Importance and Applicability

Life assurance is vital for financial planning and risk management. It provides peace of mind by ensuring that the life assured’s dependents are financially protected in case of untimely death. It’s applicable for:

  • Individuals with dependents
  • Mortgage protection
  • Business partners to cover key persons
  • Estate planning

Examples

  • Individual Scenario: John takes a whole life insurance policy with his wife as the beneficiary. Upon John’s passing, his wife receives the sum assured.
  • Corporate Scenario: XYZ Corporation takes a group life insurance policy for all employees, providing financial support to families of deceased employees.

Considerations

  • Health: Premiums are influenced by the life assured’s health condition.
  • Occupation: High-risk jobs may lead to higher premiums.
  • Lifestyle: Smoking, drinking, and other lifestyle factors affect premium rates.
  • Sum Assured: The amount of coverage needed influences premiums.
  • Policyholder: The person who owns the insurance policy.
  • Beneficiary: The individual designated to receive the death benefit.
  • Premium: Regular payments made by the policyholder to the insurer.
  • Underwriting: The process of evaluating the risk associated with the life assured.

Comparisons

  • Term vs. Whole Life Insurance: Term insurance is for a fixed period and costs less, while whole life insurance offers lifetime coverage and accumulates cash value.
  • ULIP vs.
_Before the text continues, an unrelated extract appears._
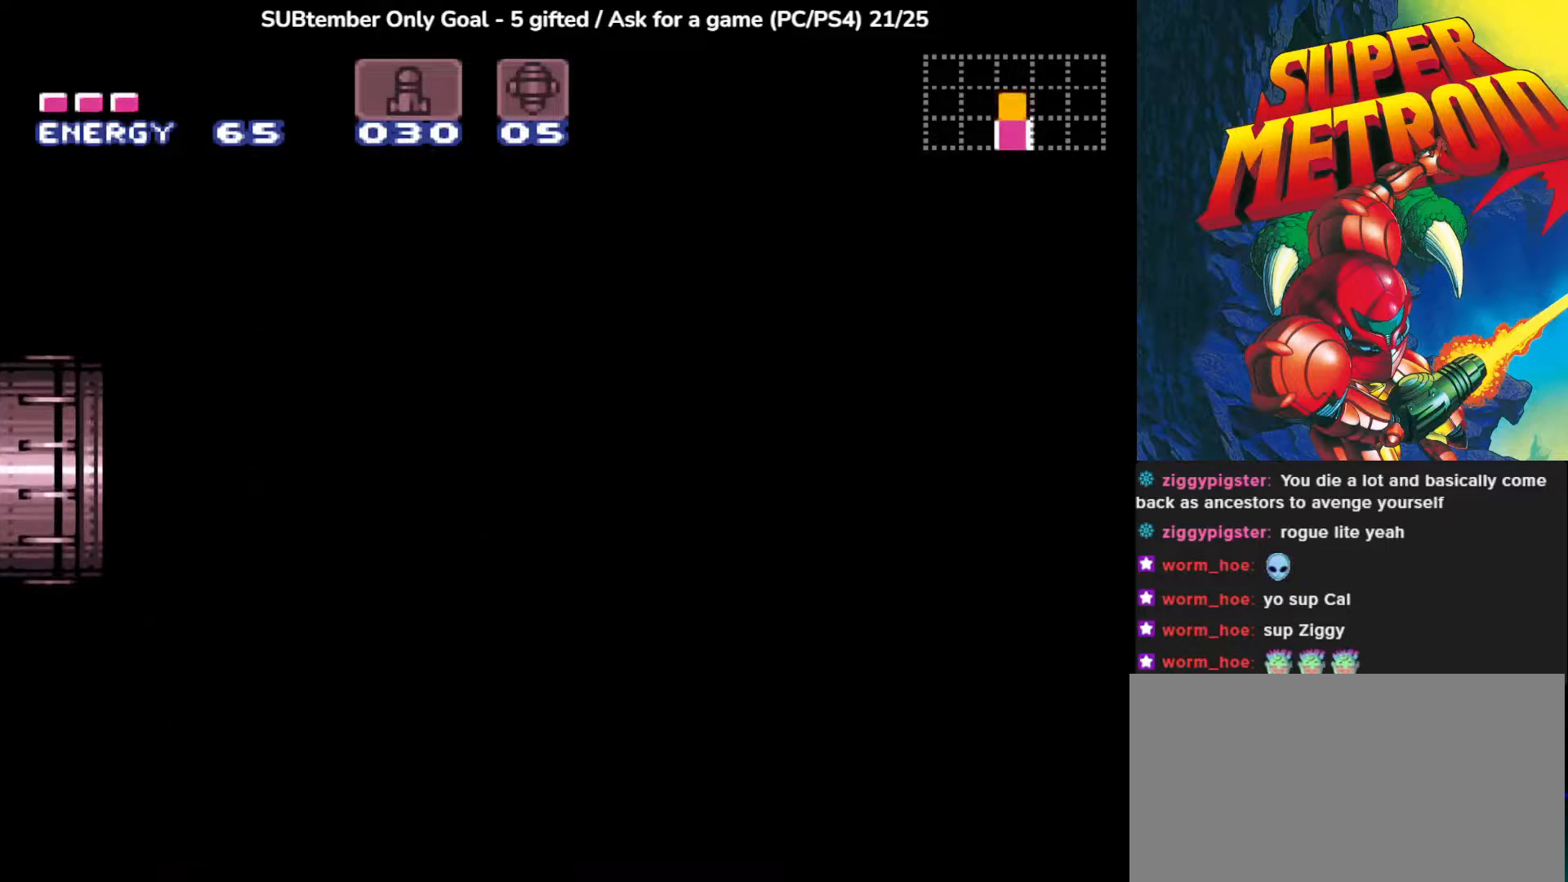
{"buttons": [], "left_stick": "center", "events": []}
Endowment: ULIPs offer market-linked returns while endowment policies provide guaranteed returns.

Interesting Facts

  • The world’s first life insurance policy was issued on June 18, 1583, in London, insuring the life of William Gibbons.
  • Life insurance policies can now include riders for critical illness and accidental death benefits.

Inspirational Stories

  • Hetty Green: Known as the “Witch of Wall Street,” Hetty used life insurance policies effectively as part of her financial strategies in the 19th century.

Famous Quotes

  • “The first wealth is health.” – Ralph Waldo Emerson

Proverbs and Clichés

  • “Better safe than sorry.”
  • “Hope for the best, prepare for the worst.”

Expressions

  • “Covering your bases”
  • “Taking out a policy on someone”

Jargon

  • Rider: An add-on to the primary insurance policy.
  • Lapse: The termination of a policy due to non-payment of premiums.

Slang

  • Dead Peasant Insurance: Colloquial term for corporate-owned life insurance.

FAQs

What is the difference between life assured and policyholder?

The life assured is the person whose life is covered by the insurance policy, whereas the policyholder is the owner of the policy who pays the premiums.

Can the life assured be changed during the policy term?

Generally, the life assured cannot be changed once the policy is issued, as it’s based on individual risk assessment.

References

  1. “Life Assurance Principles and Practice,” by Harry Anson Finney
  2. “Risk and Insurance,” by Mark S. Dorfman

Summary

Life assured is a crucial term in the insurance industry referring to the individual whose life is insured by the policy. Understanding this term helps in comprehending various insurance products, their calculations, importance, and applications in financial planning. By providing financial security and peace of mind, life assurance policies continue to be an essential element in personal and corporate risk management.